HiSCORE (Highly Informative Drug Screening by Overcoming NMR Restrictions) merges all most innovative branches in the field of NMR – hyperpolarization, microcoils, microfluidics, parallel acquisition, and machine learning – to tackle these pharmacological challenges. In this way, processes will be accelerated by a factor of 10,000. “Together, we will develop and test a number of technologies at the three sites Karlsruhe, Paris, and Nijmegen,” says Benno Meier, “so that we can quickly identify and push the most promising strategies for the various biophysical assays that we want to implement.”
About the persons
Professor Jan Gerrit Korvink received his M.Sc. degree in Mechanical Engineering from the University of Cape Town, South Africa, in 1987 and his PhD degree from ETH Zurich, Switzerland, in 1993. In 1997, he joined the University of Freiburg as Professor for Microsystems Engineering and co-directed the Freiburg Institute for Advanced Studies. In 2015, he joined KIT, where he heads the Institute of Microstructure Technology. He also is speaker of the Helmholtz Programme “Science and Technology of Nanosystems” and Principal Investigator of the 3D Matter Made to Order Cluster of Excellence. Korvink is author or co-author of more than 240 publications in the area of microsystems. He is founding editor of “Advanced Micro and Nanosystems” and co-founder of Voxalytic GmbH.
Benno Meier received his doctorate in physics from the University of Leipzig in 2012. Then, he joined the University of Southampton, UK, where he intensified research into magnetic resonance. In 2018, he was awarded an Early Career Fellowship by the Engineering and Physical Sciences Research Council UK. In 2019, he joined KIT’s Institute for Biological Interfaces with a Helmholtz Young Investigators Group on hyperpolarized magnetic resonance. He is co-founder of Hyperspin Scientific UG.
ERC synergy grants
The European Research Council (ERC) awards Synergy Grants to groups of two to four principal investigators working together and bringing different skills to tackle ambitious research problems. Eligible are excellent young scientists as well as established active researchers with outstanding scientific achievements. The grant amounts to about EUR 14 million for a duration of six years. EUR 7.5 million will go to KIT.
To date, the ERC has funded more than 9500 cutting-edge researchers in various stages of their careers as well as more than 50,000 postdocs, doctoral researchers, and other research staff and teams.
As obvious from this year’s call, competition is rather hard: More than 440 proposals were submitted, of which 34 projects were selected for a Synergy Grant.

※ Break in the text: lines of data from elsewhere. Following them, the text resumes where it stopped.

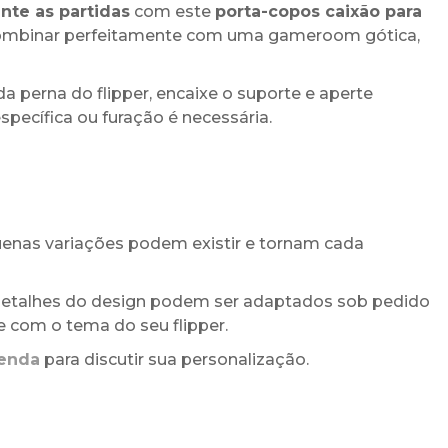
nte as partidas
com este
porta-copos caixão para
combinar perfeitamente com uma gameroom gótica,
a perna do flipper, encaixe o suporte e aperte
ecífica ou furação é necessária.
enas variações podem existir e tornam cada
detalhes do design podem ser adaptados sob pedido
 com o tema do seu flipper.
menda
para discutir sua personalização.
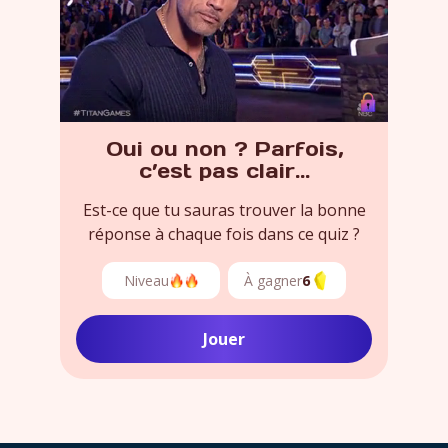
Oui ou non ? Parfois,
c’est pas clair…
Est-ce que tu sauras trouver la bonne
réponse à chaque fois dans ce quiz ?
Niveau
À gagner
6
Jouer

KIT researchers have received 20 grants of the ERC so far: Ten Starting Grants for outstanding early-stage researchers, four Consolidated Grants for excellent researchers, whose independent teams are in the consolidation phase, five Advanced Grants for pioneer projects of established researchers, and now the first Synergy Grant that was announced for the second time only in the current Horizon 2020 EU research framework programme.